Preferred embodiments of the invention are described below with reference to the accompanying drawings, which are briefly described below.
FIG. 1 is a schematic view of a prior art ultrasonic holographic system illustrating the use of ultrasonic lens in an ultrasonic fluid transmitting medium for imaging ultrasonic holographic information to form a focused ultrasonic hologram;
FIG. 2 is a vertical cross sectional view of a prior art liquid ultrasonic lens shown and described in U.S. Pat. No. 3,802,533 to Byron B. Brenden;
FIG. 3 is a vertical cross sectional view of a prior art liquid ultrasonic lens also shown and described in the above mentioned patent;
FIG. 4 is schematic side view showing the path of focused rays from a typical prior art spherical double convex lens showing the effect of "spherical aberrations" in providing multiple focal lengths;
FIG. 5 is vertical cross section view of a preferred embodiment of this invention showing a large diameter solid ultrasonic imaging lens for use in a liquid ultrasonic transmitting medium to form focused ultrasonic holograms;
FIG. 6 is a vertical cross sectional view of an alternate embodiment showing a large diameter combination solid and liquid ultrasonic imaging lens;
FIG. 7 is a vertical cross sectional view of a second alternate embodiment showing a large diameter combination solid and liquid ultrasonic imaging lens;
FIG. 8 is a vertical cross sectional view of a third alternate embodiment similar to the embodiment illustrated in FIG. 5 except showing reflection reduction layers; and
FIG. 9 is a vertical cross section view of a fourth alternate embodiment similar to FIG. 6 except showing reflection reduction layers.
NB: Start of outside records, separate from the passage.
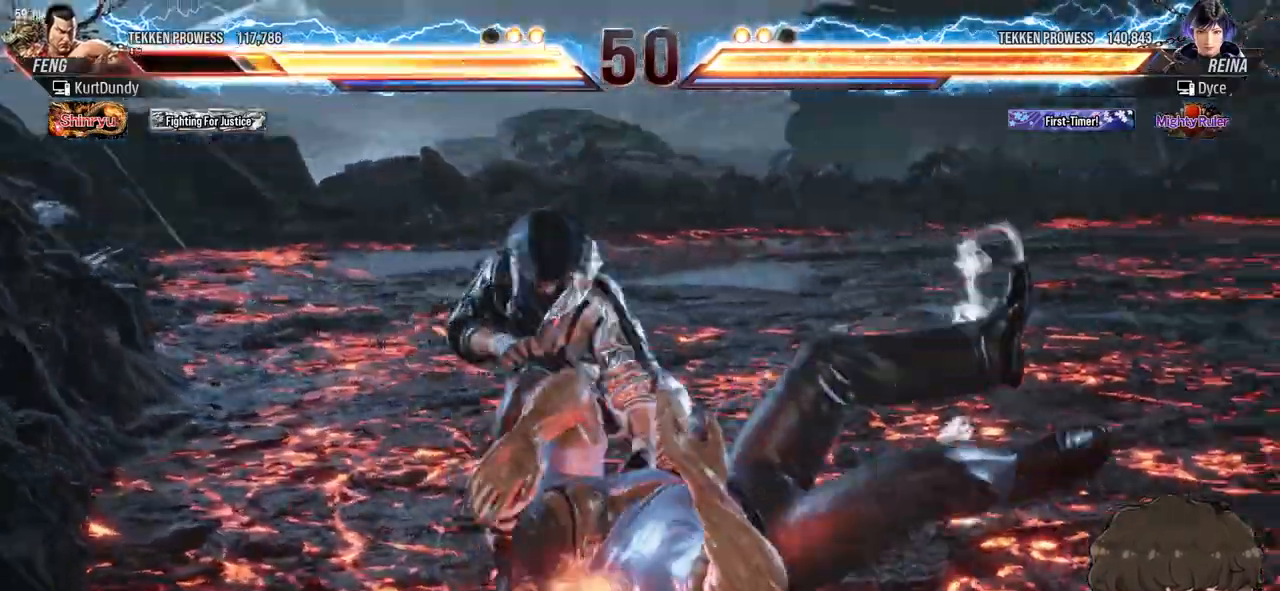
{"buttons": [], "events": []}
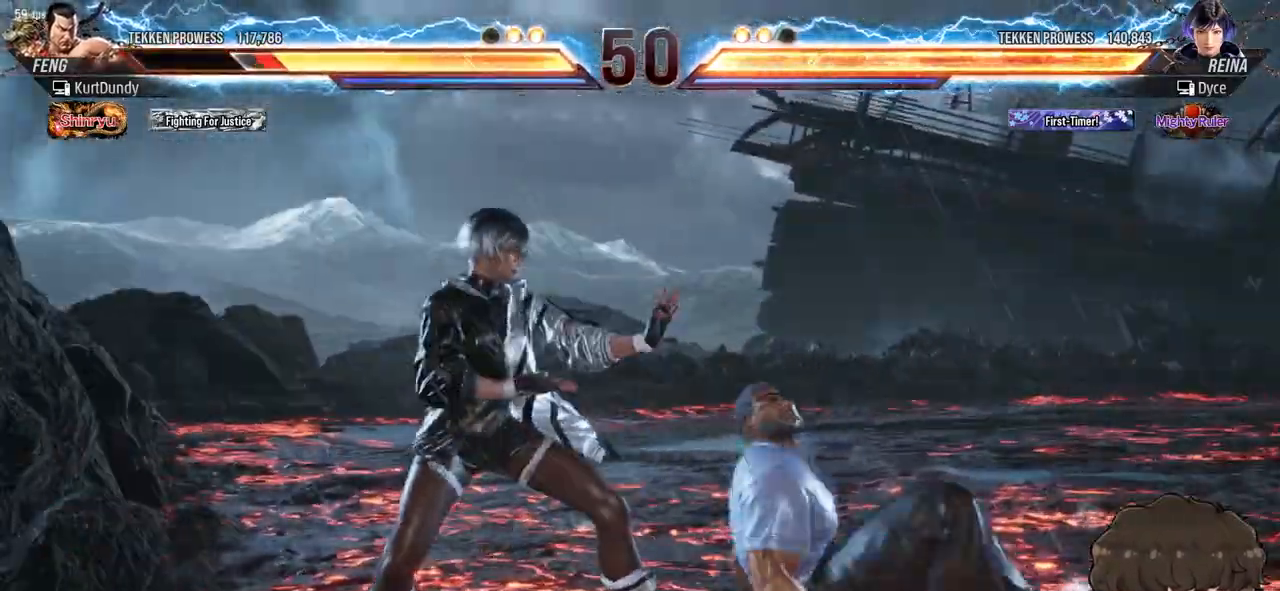
{"buttons": ["DPAD_RIGHT"], "events": [[17, "DPAD_RIGHT", "down"], [67, "DPAD_RIGHT", "up"], [150, "DPAD_RIGHT", "down"], [233, "TRIANGLE", "down"], [283, "TRIANGLE", "up"], [333, "CROSS", "down"], [383, "CROSS", "up"], [450, "CROSS", "down"], [483, "CROSS", "up"]]}
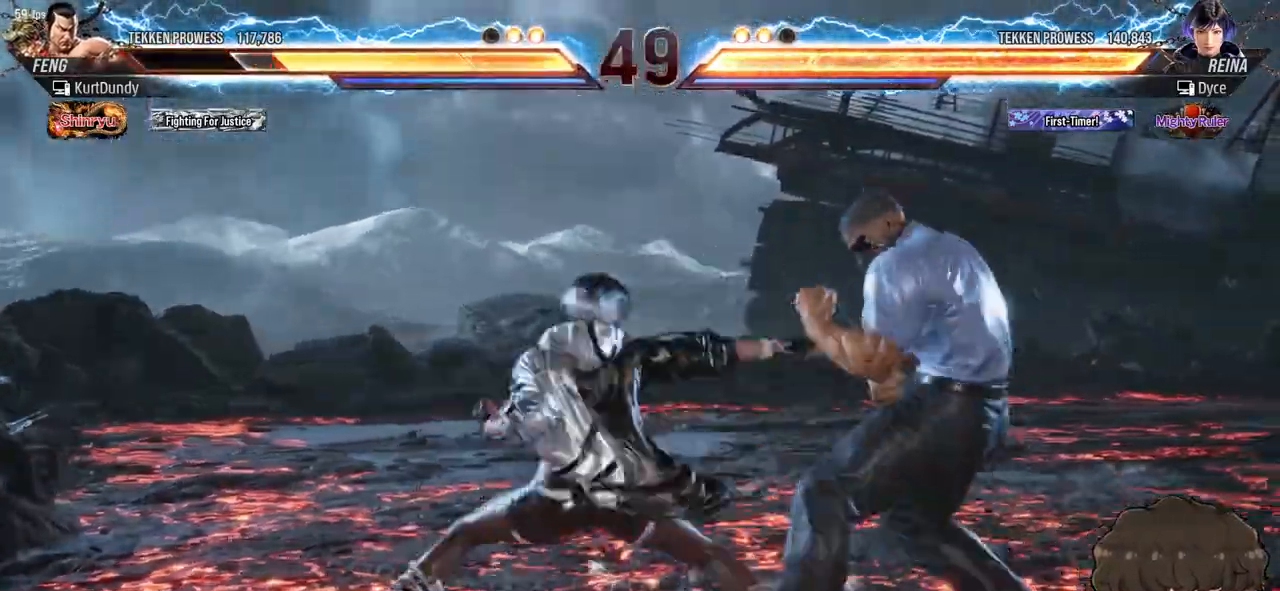
{"buttons": ["DPAD_RIGHT"], "events": [[50, "CROSS", "down"], [100, "CROSS", "up"], [167, "CROSS", "down"], [217, "CROSS", "up"], [283, "CROSS", "down"], [333, "CROSS", "up"], [383, "CROSS", "down"], [467, "CROSS", "up"]]}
This disclosure of the invention is submitted in furtherance of the constitutional purposes of the U.S. Patent Laws "to promote the progress of science and useful arts" (Article 1, Section 8).
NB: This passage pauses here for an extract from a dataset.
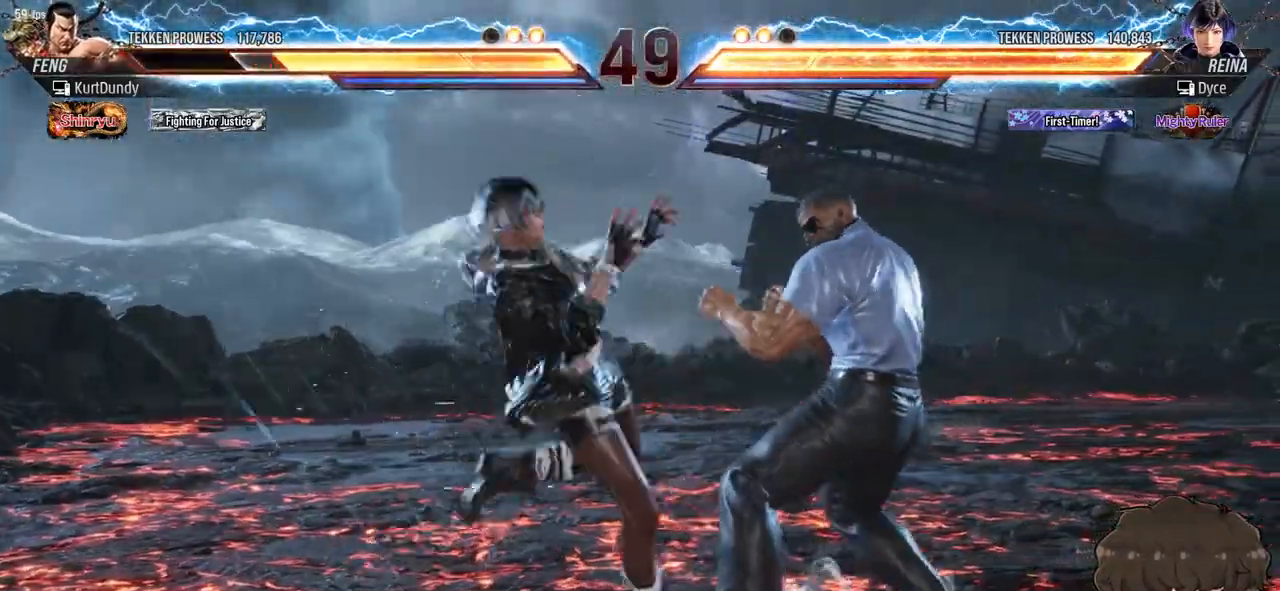
{"buttons": [], "events": [[17, "DPAD_RIGHT", "up"], [417, "SQUARE", "down"], [467, "SQUARE", "up"]]}
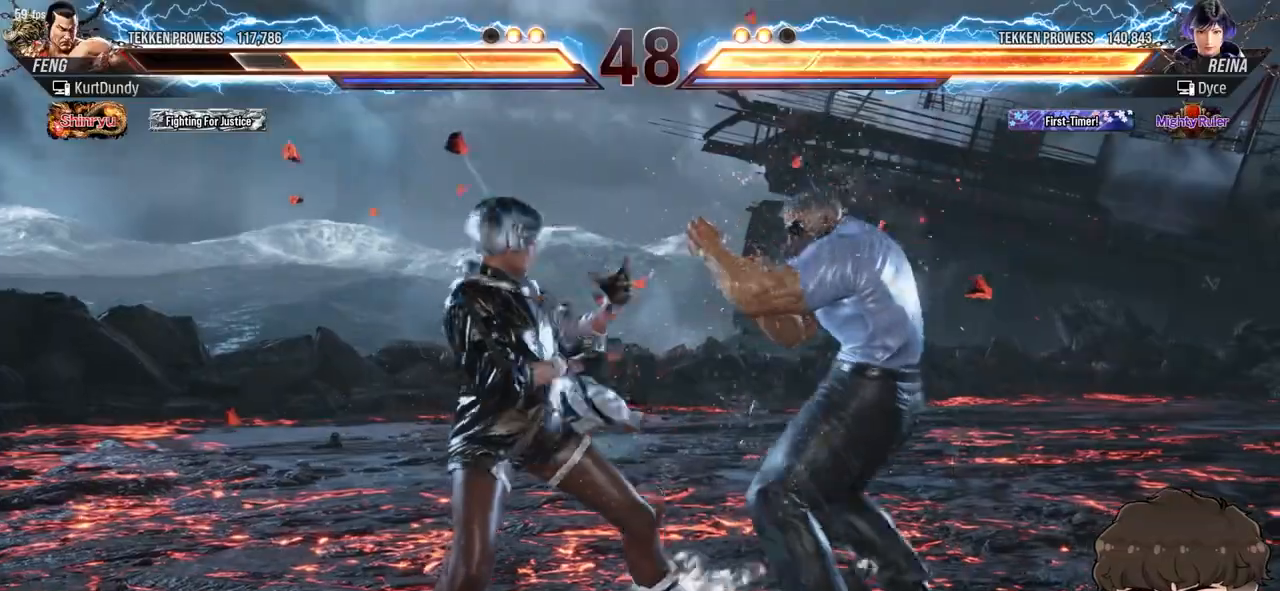
{"buttons": [], "events": [[33, "SQUARE", "down"], [100, "SQUARE", "up"], [117, "SQUARE", "down"], [233, "SQUARE", "up"]]}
Referring now to FIG. 5, there is illustrated a preferred embodiment of the large diameter solid ultrasonic imaging lens which is generally designated with the numeral 100. The lens has an optical axis 108 with a diameter "D" that extends from the optical axis 102 to a periphery 104. At the periphery 104, the lens 100 has a mounting extension 106 to enable the lens 110 to be conveniently mounted in a support structure (not shown). The imaging lens 100 has concave surfaces 108 and 110 with a progressively increasing thickness from the optical axis 102 to the periphery 104. The lens 100 has an ultrasonic focal length "L" for converging the parallel rays to the focal plane 112.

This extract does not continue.